• Requirement: When a line in the data below includes "Scripture", pick it out and copy it.

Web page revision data
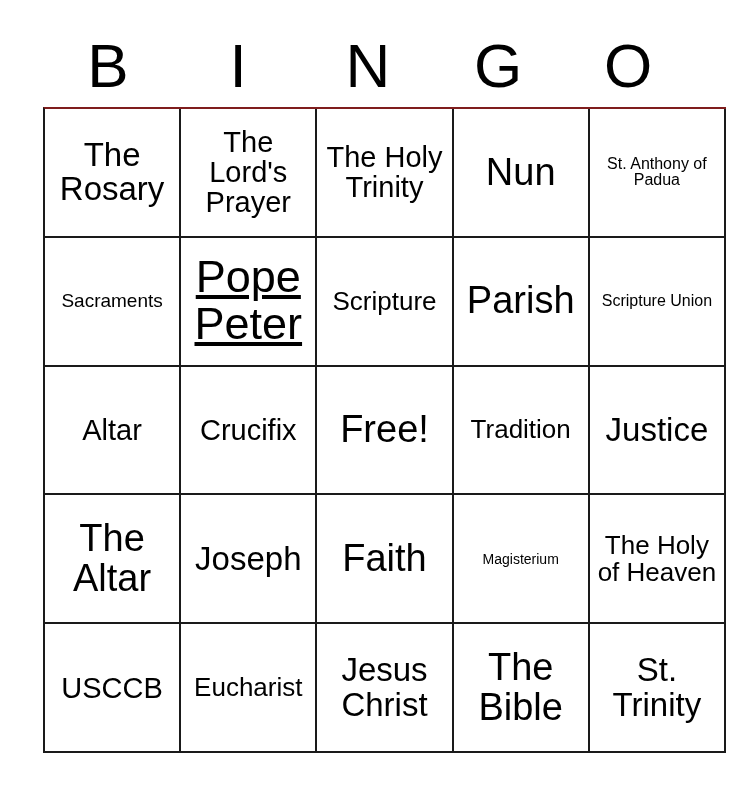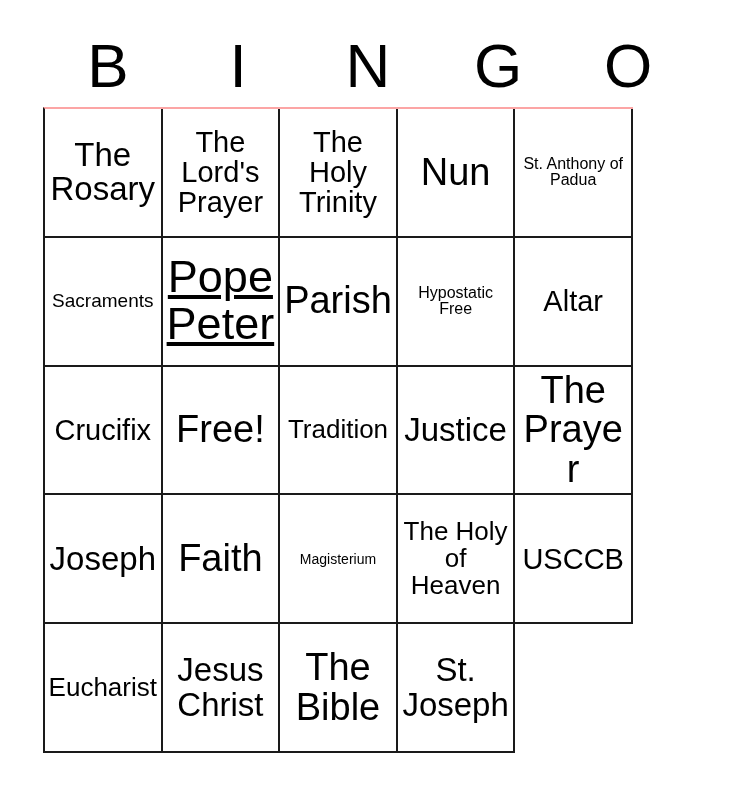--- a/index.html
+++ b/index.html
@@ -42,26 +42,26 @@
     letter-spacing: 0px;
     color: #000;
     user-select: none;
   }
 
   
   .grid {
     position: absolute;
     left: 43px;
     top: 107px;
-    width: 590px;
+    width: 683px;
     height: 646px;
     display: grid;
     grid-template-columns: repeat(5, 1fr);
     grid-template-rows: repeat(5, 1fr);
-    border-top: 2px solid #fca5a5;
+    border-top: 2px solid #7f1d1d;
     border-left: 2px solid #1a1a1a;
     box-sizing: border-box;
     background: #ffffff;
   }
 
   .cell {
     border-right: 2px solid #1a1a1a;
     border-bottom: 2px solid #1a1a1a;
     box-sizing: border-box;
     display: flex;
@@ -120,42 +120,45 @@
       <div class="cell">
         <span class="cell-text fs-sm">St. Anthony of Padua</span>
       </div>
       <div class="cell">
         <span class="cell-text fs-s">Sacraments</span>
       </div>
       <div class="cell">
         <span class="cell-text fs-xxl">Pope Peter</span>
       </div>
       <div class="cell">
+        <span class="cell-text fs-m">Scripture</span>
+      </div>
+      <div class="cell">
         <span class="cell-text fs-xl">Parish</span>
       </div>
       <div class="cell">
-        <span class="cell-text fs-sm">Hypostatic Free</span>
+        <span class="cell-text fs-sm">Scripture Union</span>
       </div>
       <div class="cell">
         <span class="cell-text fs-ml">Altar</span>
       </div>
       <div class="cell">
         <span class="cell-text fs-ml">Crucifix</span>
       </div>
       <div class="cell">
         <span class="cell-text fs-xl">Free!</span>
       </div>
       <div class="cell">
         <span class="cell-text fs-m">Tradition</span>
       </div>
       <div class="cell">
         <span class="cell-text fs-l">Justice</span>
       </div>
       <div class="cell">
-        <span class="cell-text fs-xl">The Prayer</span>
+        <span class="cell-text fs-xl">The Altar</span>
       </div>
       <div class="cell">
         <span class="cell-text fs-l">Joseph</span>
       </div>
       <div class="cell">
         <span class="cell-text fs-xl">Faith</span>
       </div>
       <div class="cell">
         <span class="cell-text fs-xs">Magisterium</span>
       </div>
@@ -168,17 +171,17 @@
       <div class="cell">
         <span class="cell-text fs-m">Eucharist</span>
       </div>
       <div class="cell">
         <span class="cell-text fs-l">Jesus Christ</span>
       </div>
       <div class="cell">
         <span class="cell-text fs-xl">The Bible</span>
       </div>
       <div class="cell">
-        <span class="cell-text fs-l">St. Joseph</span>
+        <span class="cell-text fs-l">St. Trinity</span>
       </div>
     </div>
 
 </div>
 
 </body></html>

• Answer to the problem:
+        <span class="cell-text fs-m">Scripture</span>
+        <span class="cell-text fs-sm">Scripture Union</span>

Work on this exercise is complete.